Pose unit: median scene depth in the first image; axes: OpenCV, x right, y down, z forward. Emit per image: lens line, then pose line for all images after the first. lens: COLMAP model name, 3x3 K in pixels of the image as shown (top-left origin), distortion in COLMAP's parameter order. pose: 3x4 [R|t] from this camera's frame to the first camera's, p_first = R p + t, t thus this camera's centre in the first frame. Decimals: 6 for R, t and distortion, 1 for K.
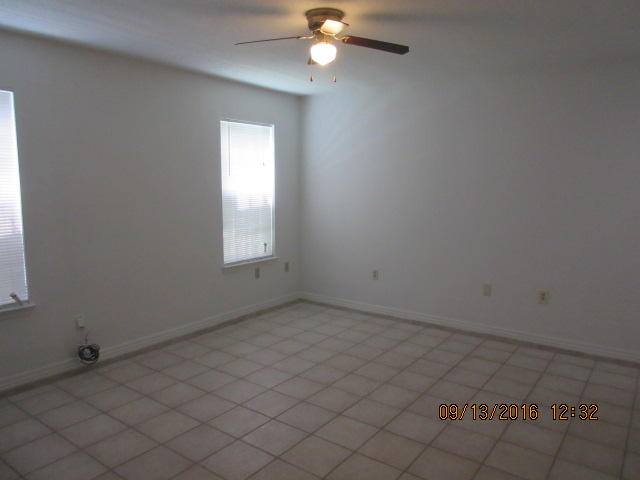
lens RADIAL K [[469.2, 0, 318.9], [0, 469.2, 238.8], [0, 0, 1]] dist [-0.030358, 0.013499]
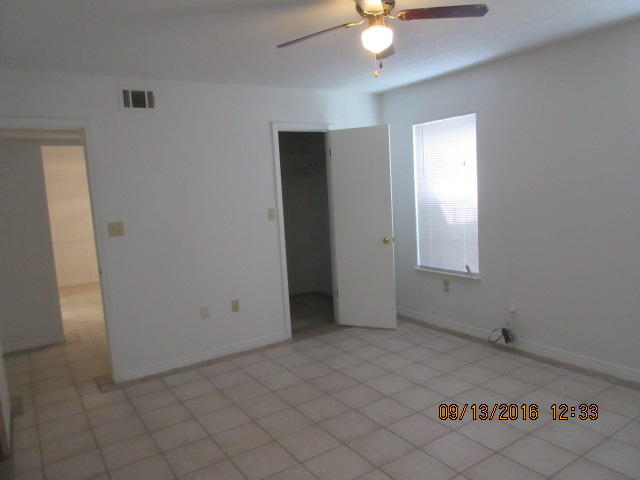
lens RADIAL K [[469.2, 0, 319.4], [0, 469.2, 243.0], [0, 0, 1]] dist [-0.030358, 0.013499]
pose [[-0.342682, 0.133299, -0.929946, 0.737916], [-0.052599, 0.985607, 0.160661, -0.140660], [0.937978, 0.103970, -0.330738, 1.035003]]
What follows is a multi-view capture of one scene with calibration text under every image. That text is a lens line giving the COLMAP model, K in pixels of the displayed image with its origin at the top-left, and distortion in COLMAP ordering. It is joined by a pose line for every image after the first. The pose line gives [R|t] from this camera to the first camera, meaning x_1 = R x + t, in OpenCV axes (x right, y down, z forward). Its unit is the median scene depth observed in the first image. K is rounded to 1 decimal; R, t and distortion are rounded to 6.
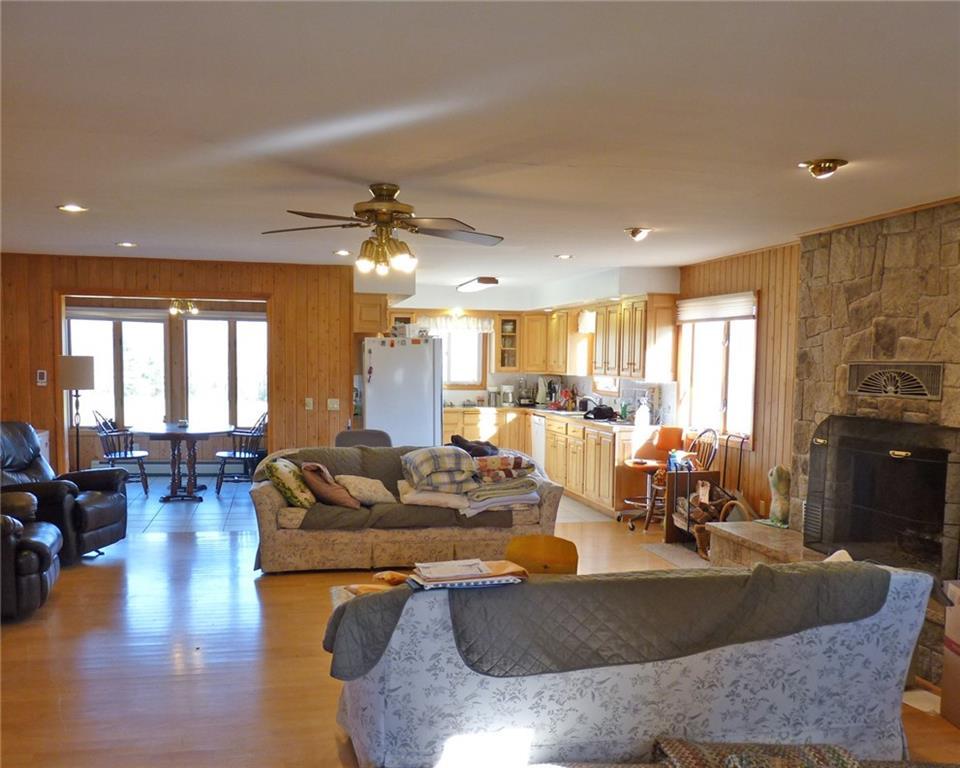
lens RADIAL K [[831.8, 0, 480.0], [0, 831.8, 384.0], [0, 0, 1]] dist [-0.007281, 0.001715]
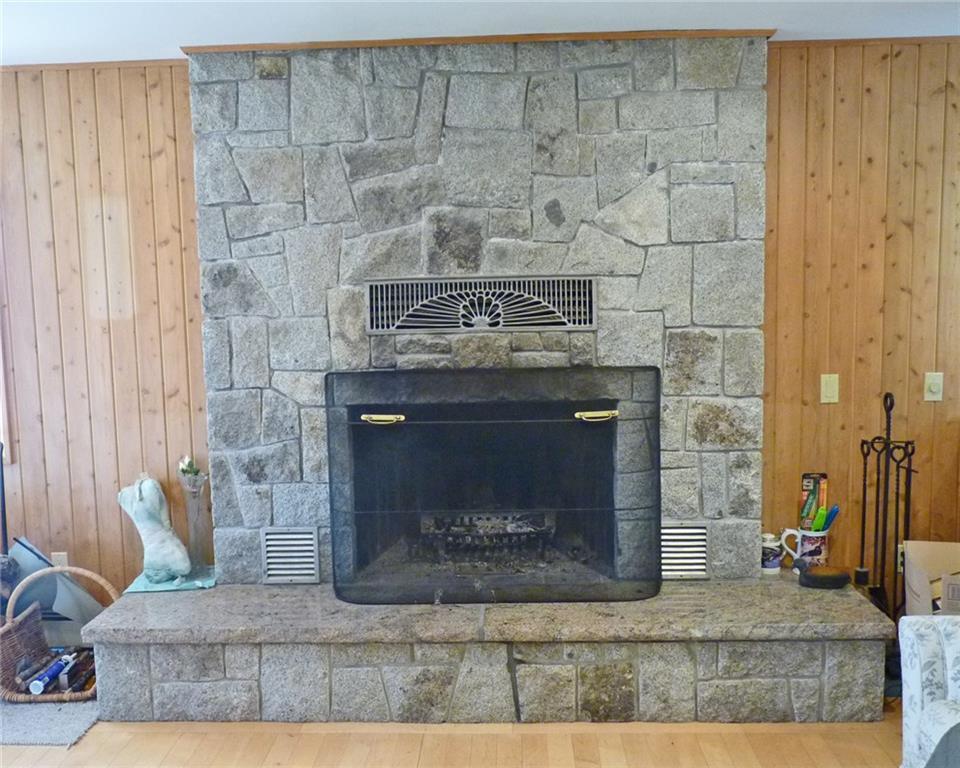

▶ [Exercise]: Rewrite the records from their start through the line containing "238.8], [0, 0, 1]] dist [-0.030358, 0.013499]" as a numbered list, skipping blank lines. Leave the pictures out.

▶ [Exercise response]:
1. Pose unit: median scene depth in the first image; axes: OpenCV, x right, y down, z forward. Emit per image: lens line, then pose line for all images after the first. lens: COLMAP model name, 3x3 K in pixels of the image as shown (top-left origin), distortion in COLMAP's parameter order. pose: 3x4 [R|t] from this camera's frame to the first camera's, p_first = R p + t, t thus this camera's centre in the first frame. Decimals: 6 for R, t and distortion, 1 for K.
2. lens RADIAL K [[469.2, 0, 318.9], [0, 469.2, 238.8], [0, 0, 1]] dist [-0.030358, 0.013499]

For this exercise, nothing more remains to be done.